Perhaps I have been teaching auditing and ethics too long, but it seems like my life consists of reading story after story about rule benders and enablers. The latest and greatest example in the world of sports is the allegation by ESPN that NFL commissioner Roger Goodell ordered evidence destroyed that implicated the New England Patriots and coach Bill Belichick in a long-term cheating scandal prior to the famous Spygate game in 2007. The allegation is that if the public knew that the Patriots’ filming of other coaches’ signals was a multiyear, not a one-time, event, it would damage the image of the league and of one of its bellwether franchises. Goodell’s recent harsh punishment of quarterback Tom Brady and the Patriots for deflating footballs prior to last year’s AFC Championship Game was seen as him fulfilling his promise to harshly punish anyone who stepped over the line again. But Brady’s punishment was overturned by an arbitrator.
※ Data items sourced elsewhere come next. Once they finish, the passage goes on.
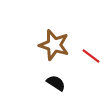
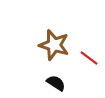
red line: moved 2 px left, 2 px down
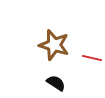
red line: moved 3 px right; rotated 24 degrees counterclockwise
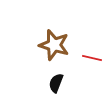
black semicircle: rotated 102 degrees counterclockwise
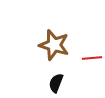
red line: rotated 18 degrees counterclockwise
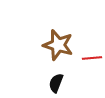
brown star: moved 4 px right
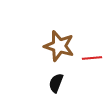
brown star: moved 1 px right, 1 px down
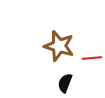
black semicircle: moved 9 px right
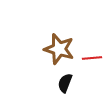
brown star: moved 3 px down
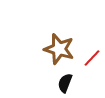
red line: rotated 42 degrees counterclockwise
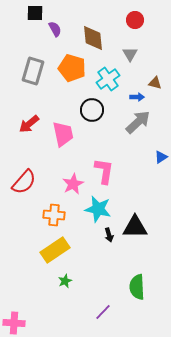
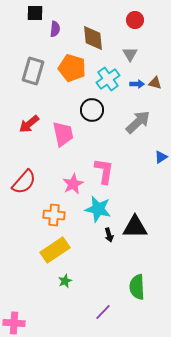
purple semicircle: rotated 35 degrees clockwise
blue arrow: moved 13 px up
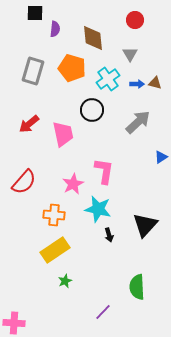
black triangle: moved 10 px right, 2 px up; rotated 48 degrees counterclockwise
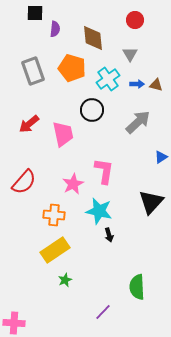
gray rectangle: rotated 36 degrees counterclockwise
brown triangle: moved 1 px right, 2 px down
cyan star: moved 1 px right, 2 px down
black triangle: moved 6 px right, 23 px up
green star: moved 1 px up
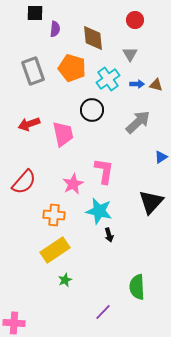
red arrow: rotated 20 degrees clockwise
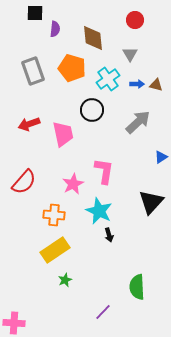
cyan star: rotated 12 degrees clockwise
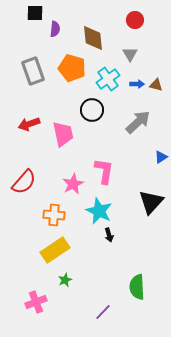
pink cross: moved 22 px right, 21 px up; rotated 25 degrees counterclockwise
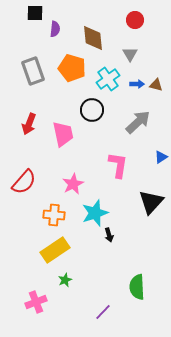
red arrow: rotated 50 degrees counterclockwise
pink L-shape: moved 14 px right, 6 px up
cyan star: moved 4 px left, 2 px down; rotated 28 degrees clockwise
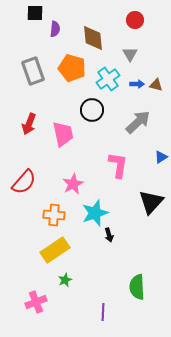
purple line: rotated 42 degrees counterclockwise
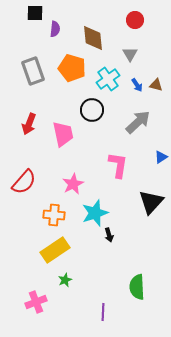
blue arrow: moved 1 px down; rotated 56 degrees clockwise
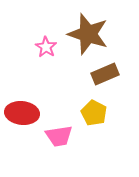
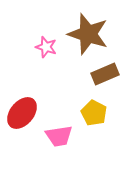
pink star: rotated 15 degrees counterclockwise
red ellipse: rotated 56 degrees counterclockwise
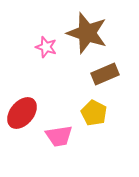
brown star: moved 1 px left, 1 px up
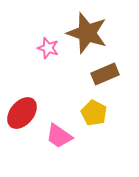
pink star: moved 2 px right, 1 px down
pink trapezoid: rotated 44 degrees clockwise
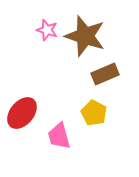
brown star: moved 2 px left, 3 px down
pink star: moved 1 px left, 18 px up
pink trapezoid: rotated 40 degrees clockwise
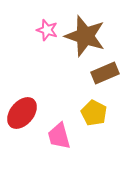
brown rectangle: moved 1 px up
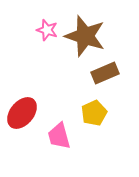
yellow pentagon: rotated 20 degrees clockwise
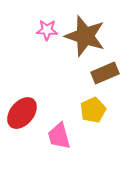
pink star: rotated 15 degrees counterclockwise
yellow pentagon: moved 1 px left, 3 px up
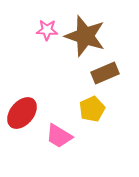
yellow pentagon: moved 1 px left, 1 px up
pink trapezoid: rotated 44 degrees counterclockwise
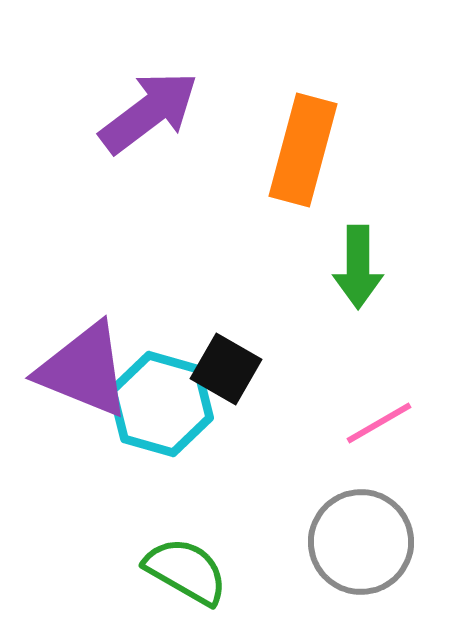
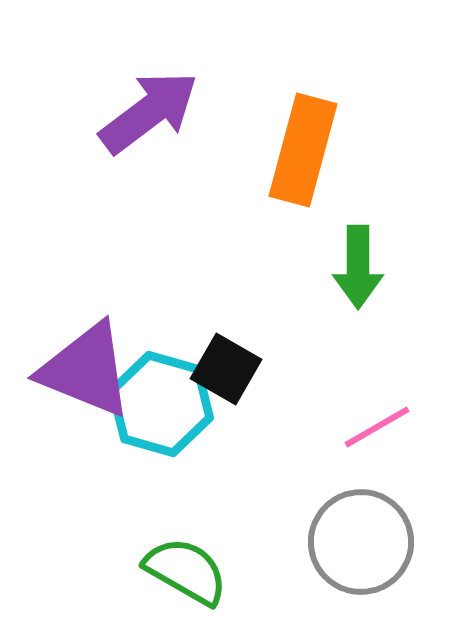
purple triangle: moved 2 px right
pink line: moved 2 px left, 4 px down
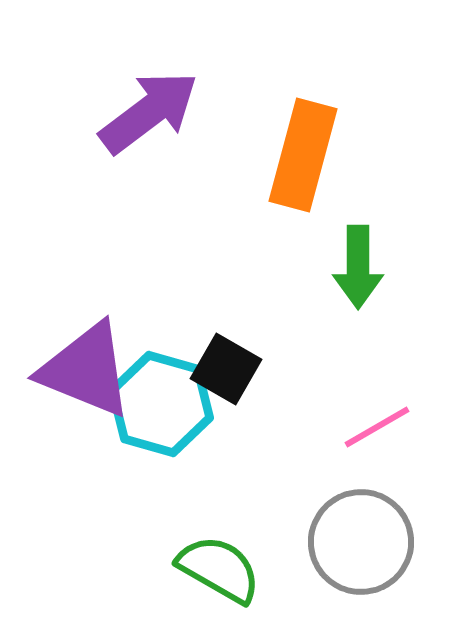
orange rectangle: moved 5 px down
green semicircle: moved 33 px right, 2 px up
In this saga, the Patriots are the rule benders and Roger Goodell is the enabler. But the other 31 NFL owners, who allegedly knew of the document destruction, were also enablers if they acted to protect the value of the league and, thus, their own franchises. In my world, it is audit firms that enable their clients to misstate their financial statements and refuse to exercise the necessary professional skepticism to prevent frauds, like the recently announced sanctions against the auditors of General Employment Enterprises.
Major League Baseball seems hesitant to marshal any strong response to the FBI investigation of the St. Louis Cardinals’ hacking of the Houston Astros’ player evaluation database. The Cardinals fired their scouting director in early July, about two weeks after the hacking was announced. But two days after the announcement, an attorney hired by the Cardinals months before to investigate the hacking called a press conference to assert that there was no link to upper management. Major League Baseball waited until that investigation was done before the accusations became public. Of course, the FBI investigation and the Cardinals’ own internal review may lead to identifying all the culprits.
But I am not holding my breath. Stories indicate the fired scouting director may accuse Jeff Luhnow, the Astros’ general manager, of stealing the database from the Cardinals. If so, these issues would be in the papers for months. Major League Baseball and its owners, perhaps with the exception of one, want to move on and clear the decks. They appear ready and able to enable cheating in baseball, just as the NFL is alleged to have done with the Patriots. Who wants to talk about cheating with the playoffs coming up? They might do what’s right. But I am skeptical.
What triggered me writing this blog was a Twitter post claiming that it was unfair that last year’s U.S. Little League champions were stripped of their title for using players a mile out of their district, but Tom Brady got away with cheating. Those who bend the rules to their own ends rarely worry about the common good, and the way their stories are used by others to excuse their own cheating. But the Patriots and the Cardinals are simply the insider traders of professional sports. With insider trading, there is a stock exchange that is persuaded not to enable this behavior, and there is an SEC to investigate the traders, and to punish the stock exchanges if they cooperate with the traders. Unfortunately, in professional sports, the league is both the potential enabler and the investigator.
We already have an idea how well that worked with the NFL, and Major League Baseball is in the on-deck circle. But in a competitive world, cheaters get rich, and enablers get rich off the cheaters. For those people, it often smells like success. But for a society that values justice and fair play, it is corrosive. And, in my book, the enablers are just as bad as the cheaters.